The stack layout is also standardized, with function calls pushing return addresses and saving registers. This organization ensures compatibility between components compiled by different tools.

Data Layout

The C ABI defines how fundamental types, such as integers and floating-point numbers, are stored in memory. It includes alignment rules, where certain data types must be stored at specific memory boundaries to optimize access speed, and endianness, which specifies the order of bytes in multi-byte data types (e.g., big-endian vs. little-endian).

Structs and arrays also follow specific layout rules to maintain predictable memory alignment and access patterns. These rules ensure consistent data representation across compilers.

Dynamic Libraries

When an executable relies on dynamic libraries, the ABI defines how they are loaded and resolved at runtime. Shared libraries are mapped into the program’s virtual address space, allowing multiple programs to share the same library code without duplication. This is achieved using the Global Offset Table (GOT) and Procedure Linkage Table (PLT), which handle dynamic symbol resolution.

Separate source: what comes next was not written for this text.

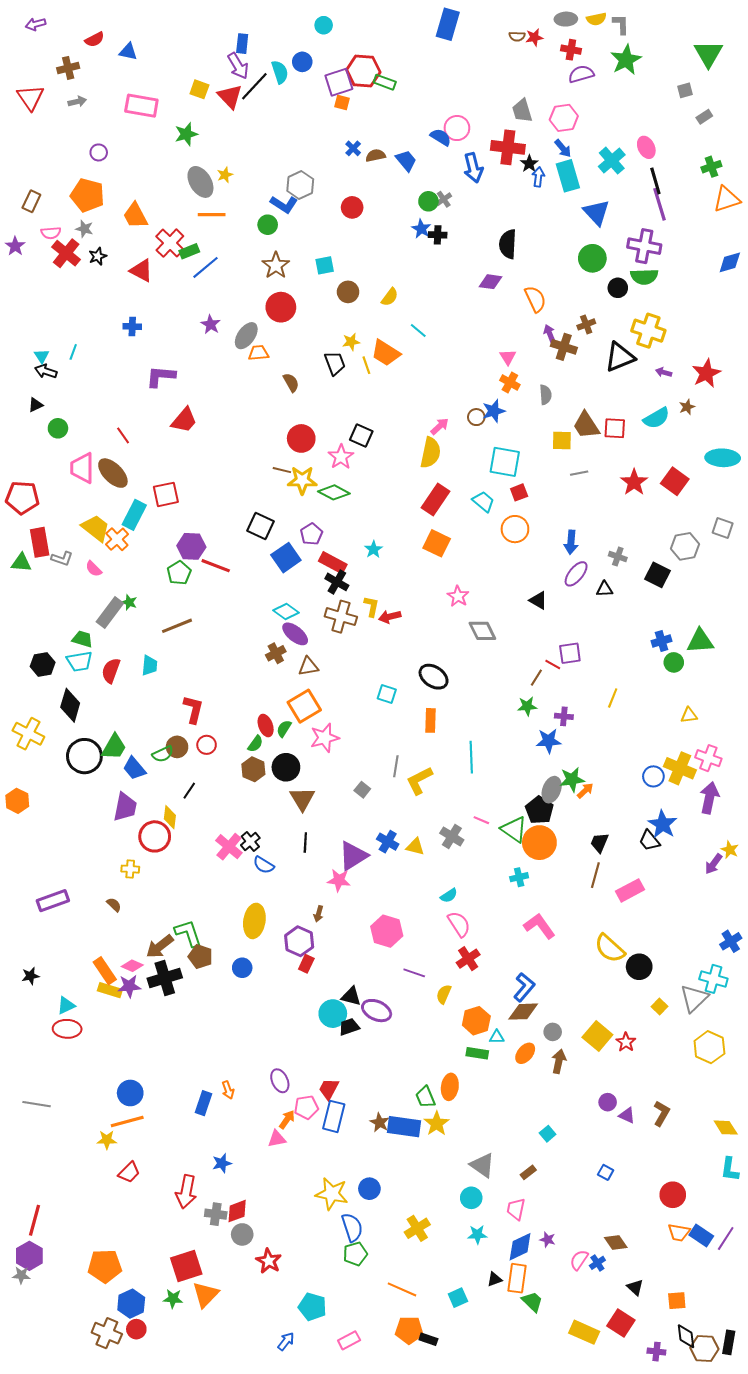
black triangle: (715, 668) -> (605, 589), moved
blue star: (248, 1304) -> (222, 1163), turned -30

The loader resolves the required functions and variables by updating the GOT entries during program execution. The PLT ensures that function calls to shared libraries are efficient, resolving symbols only on their first use and caching the results for subsequent calls.

Symbol Resolution

In C, symbols such as function and variable names are represented in a plain, unmangled format in the binary. This simplicity ensures compatibility across compilers and other programming languages. Other languages, like C++ or Rust, often use the extern "C" declaration when interfacing with C libraries. This forces the use of the C ABI conventions, avoiding the name mangling that would typically occur in these languages.

Symbol resolution is a critical aspect of interoperability, enabling seamless integration between different components and ensuring that the underlying binary code behaves predictably, regardless of the tools or environments used.